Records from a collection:
*** Block opens ***

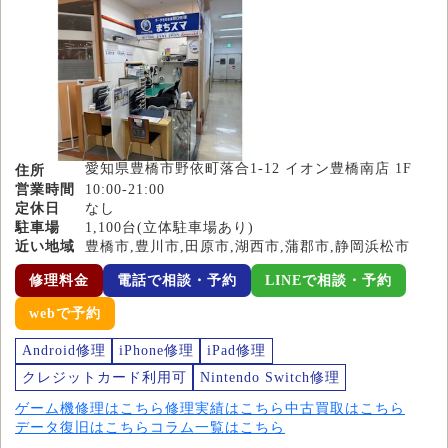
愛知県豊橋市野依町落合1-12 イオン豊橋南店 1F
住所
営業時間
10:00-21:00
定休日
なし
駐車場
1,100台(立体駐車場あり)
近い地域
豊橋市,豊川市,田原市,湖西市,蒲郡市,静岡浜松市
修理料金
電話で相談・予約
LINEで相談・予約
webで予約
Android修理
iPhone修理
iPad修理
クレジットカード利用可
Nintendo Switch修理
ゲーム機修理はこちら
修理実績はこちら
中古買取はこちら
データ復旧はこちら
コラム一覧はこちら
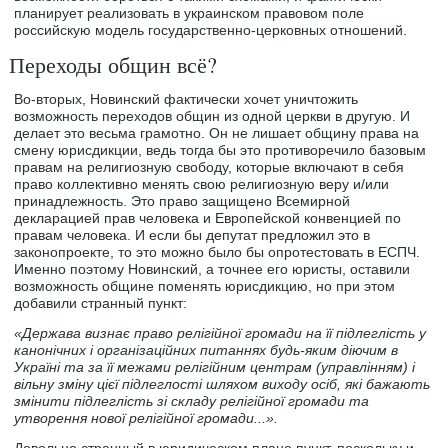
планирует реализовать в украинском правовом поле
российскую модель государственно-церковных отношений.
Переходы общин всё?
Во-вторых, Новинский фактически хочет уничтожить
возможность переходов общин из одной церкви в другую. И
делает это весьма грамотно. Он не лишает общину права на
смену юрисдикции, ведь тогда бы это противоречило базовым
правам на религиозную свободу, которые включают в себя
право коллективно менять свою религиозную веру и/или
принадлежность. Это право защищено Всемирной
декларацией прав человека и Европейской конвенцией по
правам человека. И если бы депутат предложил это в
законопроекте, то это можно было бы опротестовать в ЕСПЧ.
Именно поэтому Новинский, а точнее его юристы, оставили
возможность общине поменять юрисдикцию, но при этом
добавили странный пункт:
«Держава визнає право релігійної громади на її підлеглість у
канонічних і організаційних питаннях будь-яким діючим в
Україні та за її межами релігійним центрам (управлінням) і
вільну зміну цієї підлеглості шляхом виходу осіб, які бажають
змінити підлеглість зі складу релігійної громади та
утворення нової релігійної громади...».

*** Block closes ***
*** Block opens ***

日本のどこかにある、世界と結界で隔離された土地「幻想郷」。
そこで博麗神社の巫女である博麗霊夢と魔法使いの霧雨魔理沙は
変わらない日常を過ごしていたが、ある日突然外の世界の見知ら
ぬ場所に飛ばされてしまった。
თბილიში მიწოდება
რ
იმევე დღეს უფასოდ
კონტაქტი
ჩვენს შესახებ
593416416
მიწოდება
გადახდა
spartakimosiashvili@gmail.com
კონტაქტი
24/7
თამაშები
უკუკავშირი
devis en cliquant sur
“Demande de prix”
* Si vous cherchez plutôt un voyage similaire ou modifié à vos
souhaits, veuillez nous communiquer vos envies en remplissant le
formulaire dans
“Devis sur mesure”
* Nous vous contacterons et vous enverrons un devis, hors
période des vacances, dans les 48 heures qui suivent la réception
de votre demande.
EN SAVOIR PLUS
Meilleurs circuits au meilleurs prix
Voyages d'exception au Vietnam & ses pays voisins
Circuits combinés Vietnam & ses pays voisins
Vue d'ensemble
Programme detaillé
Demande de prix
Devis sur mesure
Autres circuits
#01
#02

*** Block closes ***
*** Block opens ***

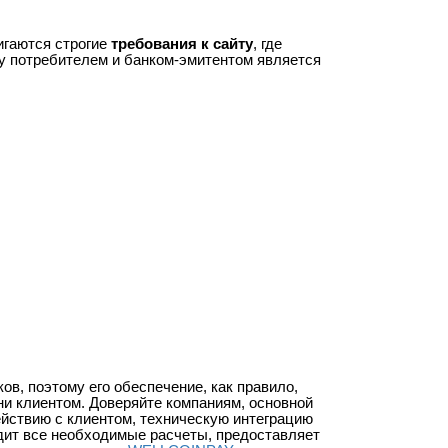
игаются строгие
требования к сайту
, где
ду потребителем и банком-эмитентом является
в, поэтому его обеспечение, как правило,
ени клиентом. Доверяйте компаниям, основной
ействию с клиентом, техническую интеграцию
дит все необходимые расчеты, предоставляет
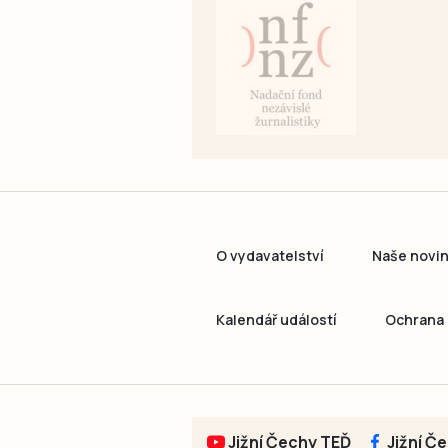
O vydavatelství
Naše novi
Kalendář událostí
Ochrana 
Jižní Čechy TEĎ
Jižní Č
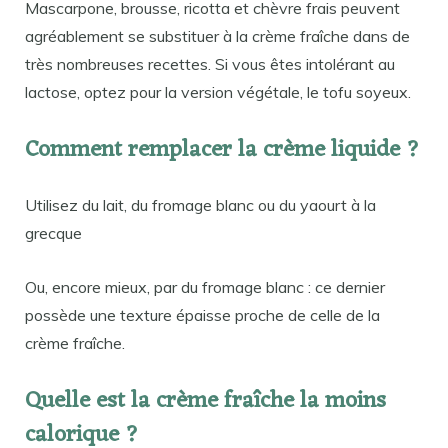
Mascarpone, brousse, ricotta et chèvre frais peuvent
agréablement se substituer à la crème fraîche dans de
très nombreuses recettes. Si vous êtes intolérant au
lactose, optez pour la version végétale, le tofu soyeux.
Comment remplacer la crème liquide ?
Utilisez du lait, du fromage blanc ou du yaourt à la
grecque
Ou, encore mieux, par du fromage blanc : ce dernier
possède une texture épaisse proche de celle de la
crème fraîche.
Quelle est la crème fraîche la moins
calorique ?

*** Block closes ***

| WHAT YOU WILL DO |
Within the data above, the lines from the one with "законопроекте, то это" to the one with "утворення нової релігійної" must be repeated exactly; no other line belongs in the answer.

| EXERCISE ANSWER |
законопроекте, то это можно было бы опротестовать в ЕСПЧ.
Именно поэтому Новинский, а точнее его юристы, оставили
возможность общине поменять юрисдикцию, но при этом
добавили странный пункт:
«Держава визнає право релігійної громади на її підлеглість у
канонічних і організаційних питаннях будь-яким діючим в
Україні та за її межами релігійним центрам (управлінням) і
вільну зміну цієї підлеглості шляхом виходу осіб, які бажають
змінити підлеглість зі складу релігійної громади та
утворення нової релігійної громади...».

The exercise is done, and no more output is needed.